Data breaches surged to their highest level in three and a half years during the first half of 2024, according to new statistics from the Office of the Australian Information Commissioner (OAIC).
The office recorded 527 breaches in the first half of 2024, a sharp increase of nine percent from the latter half of 2023.
Among the most significant incidents was the MediSecure data breach, which impacted approximately 12.9 million Australians—the largest number affected by a breach since the Notifiable Data Breaches scheme began.
This breach underscores the growing vulnerability of both private and public sectors to data security threats.
The report also found that malicious and criminal attacks were the leading cause of data breaches, accounting for 67 percent of cases, with 57 percent of these incidents categorised as cyber security breaches.
The health sector and Australian government were the most frequent sources of breaches, reporting 19 percent and 12 percent of all incidents, respectively.
Australian Privacy Commissioner Carly Kind said every day, her office is notified of data breaches where Australians are at likely risk of serious harm.
“This harm can range from an increase in scams and the risk of identity theft to emotional distress and even physical harm,” Kind said.
She said current privacy and security measures are failing to keep pace with emerging threats.
“Privacy and security measures are not keeping up with the threats facing Australians’ personal information and addressing this must be a priority,” she added.
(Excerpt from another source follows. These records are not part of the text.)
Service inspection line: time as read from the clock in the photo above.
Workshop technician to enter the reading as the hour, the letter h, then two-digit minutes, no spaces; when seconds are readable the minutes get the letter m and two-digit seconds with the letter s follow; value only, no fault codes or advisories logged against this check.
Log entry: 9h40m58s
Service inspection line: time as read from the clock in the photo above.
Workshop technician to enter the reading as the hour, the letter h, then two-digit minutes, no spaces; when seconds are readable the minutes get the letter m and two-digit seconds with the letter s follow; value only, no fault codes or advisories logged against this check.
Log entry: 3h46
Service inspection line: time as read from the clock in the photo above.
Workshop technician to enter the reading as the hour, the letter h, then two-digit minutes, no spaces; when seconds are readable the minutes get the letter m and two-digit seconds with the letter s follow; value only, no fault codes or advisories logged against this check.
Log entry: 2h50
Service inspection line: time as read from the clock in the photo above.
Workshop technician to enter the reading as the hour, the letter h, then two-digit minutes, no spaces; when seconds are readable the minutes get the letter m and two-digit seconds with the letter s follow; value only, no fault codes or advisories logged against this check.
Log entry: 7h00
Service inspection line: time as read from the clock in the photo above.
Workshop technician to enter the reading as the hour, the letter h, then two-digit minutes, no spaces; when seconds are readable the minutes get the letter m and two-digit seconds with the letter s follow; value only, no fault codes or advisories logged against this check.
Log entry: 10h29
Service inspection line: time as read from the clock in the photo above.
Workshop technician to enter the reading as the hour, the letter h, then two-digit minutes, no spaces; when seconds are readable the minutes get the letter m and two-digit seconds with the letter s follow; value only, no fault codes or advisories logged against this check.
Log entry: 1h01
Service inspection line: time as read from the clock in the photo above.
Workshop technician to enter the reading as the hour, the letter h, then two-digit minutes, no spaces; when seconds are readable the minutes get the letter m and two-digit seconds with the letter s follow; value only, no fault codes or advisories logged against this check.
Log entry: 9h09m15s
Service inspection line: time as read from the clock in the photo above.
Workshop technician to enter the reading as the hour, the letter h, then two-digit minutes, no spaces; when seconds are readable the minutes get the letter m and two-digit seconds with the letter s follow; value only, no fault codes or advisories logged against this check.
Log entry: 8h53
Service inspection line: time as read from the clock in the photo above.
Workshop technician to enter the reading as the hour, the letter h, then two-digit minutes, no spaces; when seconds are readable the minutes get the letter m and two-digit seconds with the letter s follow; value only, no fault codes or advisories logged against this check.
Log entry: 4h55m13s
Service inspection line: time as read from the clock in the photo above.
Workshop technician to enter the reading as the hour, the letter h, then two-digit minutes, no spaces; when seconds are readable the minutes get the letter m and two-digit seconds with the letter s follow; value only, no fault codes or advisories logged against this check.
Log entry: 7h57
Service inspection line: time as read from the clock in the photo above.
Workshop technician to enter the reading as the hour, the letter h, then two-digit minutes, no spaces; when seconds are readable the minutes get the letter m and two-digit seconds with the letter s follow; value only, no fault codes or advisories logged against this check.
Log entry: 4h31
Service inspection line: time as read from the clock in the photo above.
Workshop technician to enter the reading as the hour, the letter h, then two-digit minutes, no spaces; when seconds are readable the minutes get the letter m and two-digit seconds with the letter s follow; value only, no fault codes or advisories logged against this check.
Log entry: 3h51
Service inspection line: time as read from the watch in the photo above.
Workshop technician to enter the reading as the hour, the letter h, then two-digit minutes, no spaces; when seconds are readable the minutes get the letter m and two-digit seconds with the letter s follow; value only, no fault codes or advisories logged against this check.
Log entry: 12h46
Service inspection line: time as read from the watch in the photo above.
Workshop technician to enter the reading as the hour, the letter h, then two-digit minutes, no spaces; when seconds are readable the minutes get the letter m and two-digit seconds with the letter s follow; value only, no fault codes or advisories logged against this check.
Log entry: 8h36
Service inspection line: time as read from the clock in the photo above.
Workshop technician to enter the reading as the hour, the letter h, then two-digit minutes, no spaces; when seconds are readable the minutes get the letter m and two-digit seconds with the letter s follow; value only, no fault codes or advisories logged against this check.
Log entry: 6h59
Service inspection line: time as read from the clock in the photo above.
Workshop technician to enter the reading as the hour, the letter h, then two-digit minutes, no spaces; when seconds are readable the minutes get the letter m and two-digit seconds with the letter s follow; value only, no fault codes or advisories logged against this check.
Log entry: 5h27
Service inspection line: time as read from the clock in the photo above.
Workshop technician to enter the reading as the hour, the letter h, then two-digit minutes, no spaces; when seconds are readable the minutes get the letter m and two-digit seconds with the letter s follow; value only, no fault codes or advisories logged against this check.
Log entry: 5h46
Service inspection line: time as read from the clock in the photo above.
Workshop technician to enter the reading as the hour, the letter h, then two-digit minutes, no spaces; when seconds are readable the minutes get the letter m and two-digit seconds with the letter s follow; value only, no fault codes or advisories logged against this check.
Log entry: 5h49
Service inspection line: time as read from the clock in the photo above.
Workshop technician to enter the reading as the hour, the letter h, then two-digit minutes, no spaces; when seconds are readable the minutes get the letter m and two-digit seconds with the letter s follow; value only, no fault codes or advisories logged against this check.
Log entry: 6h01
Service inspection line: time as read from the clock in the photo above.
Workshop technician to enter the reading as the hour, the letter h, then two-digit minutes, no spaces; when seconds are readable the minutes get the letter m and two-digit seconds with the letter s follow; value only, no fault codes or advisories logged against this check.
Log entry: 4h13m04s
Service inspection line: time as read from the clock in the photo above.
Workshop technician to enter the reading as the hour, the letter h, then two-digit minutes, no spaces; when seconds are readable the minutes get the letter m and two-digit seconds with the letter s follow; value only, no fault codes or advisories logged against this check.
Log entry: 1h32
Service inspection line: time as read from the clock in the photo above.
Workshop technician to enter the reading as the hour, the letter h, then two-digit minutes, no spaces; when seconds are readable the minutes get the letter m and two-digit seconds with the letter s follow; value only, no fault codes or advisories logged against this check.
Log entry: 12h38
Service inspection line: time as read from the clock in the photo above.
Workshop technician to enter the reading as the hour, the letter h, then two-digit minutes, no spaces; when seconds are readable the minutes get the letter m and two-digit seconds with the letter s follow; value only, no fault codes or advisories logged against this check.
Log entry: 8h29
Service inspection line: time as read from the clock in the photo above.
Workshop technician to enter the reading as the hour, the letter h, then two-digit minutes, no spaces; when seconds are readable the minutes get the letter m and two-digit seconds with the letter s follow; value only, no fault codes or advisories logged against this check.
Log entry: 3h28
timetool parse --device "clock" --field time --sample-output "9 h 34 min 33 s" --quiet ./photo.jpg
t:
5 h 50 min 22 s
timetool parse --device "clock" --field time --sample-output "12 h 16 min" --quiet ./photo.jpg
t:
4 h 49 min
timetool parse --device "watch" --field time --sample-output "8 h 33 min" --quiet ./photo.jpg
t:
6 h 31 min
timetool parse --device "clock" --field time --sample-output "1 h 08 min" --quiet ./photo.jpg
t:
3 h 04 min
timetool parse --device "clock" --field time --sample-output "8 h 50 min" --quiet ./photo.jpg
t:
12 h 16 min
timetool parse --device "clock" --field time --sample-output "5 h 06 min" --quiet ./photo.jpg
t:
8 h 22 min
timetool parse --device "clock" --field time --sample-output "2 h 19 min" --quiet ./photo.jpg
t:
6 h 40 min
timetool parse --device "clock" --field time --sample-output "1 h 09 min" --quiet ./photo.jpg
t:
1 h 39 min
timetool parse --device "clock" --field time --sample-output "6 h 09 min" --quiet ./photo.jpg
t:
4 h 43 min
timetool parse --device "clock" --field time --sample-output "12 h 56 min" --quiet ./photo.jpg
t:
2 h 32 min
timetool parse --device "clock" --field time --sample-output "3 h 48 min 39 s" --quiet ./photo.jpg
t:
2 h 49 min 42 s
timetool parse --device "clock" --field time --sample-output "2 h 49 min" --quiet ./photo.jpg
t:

Kind noted that the Notifiable Data Breaches scheme has matured over the past six years and that expectations for organisations are higher than ever.
“The Notifiable Data Breaches scheme is now mature, and we are moving into a new era in which our expectations of entities are higher,” she said.
To tackle the issue, the Australian government has introduced the Privacy and Other Legislation Amendment Bill 2024. This proposed legislation aims to enhance the OAIC’s enforcement capabilities by introducing a more robust civil penalty regime and infringement notice powers.
Additionally, it seeks to clarify existing security obligations under Australian Privacy Principle 11, mandating organisations to implement comprehensive technical and organisational measures, such as data encryption and staff training, to mitigate information security risks.
Recent high-profile breaches have heightened concerns about data security.
The Latitude breach in 2023, affecting over 14 million individuals across Australia and New Zealand, was one of the largest in recent history.
Initially reported to involve only 328,000 individuals, further investigations revealed the broader impact.
Similarly, the Optus data breach, one of the largest ever in Australian history, compromised the personal information of up to 9.8 million customers, nearly 40 percent of the population.
The breach, believed to involve state-sponsored cybercriminals, raised significant questions about Australian data security policies and the handling of sensitive information.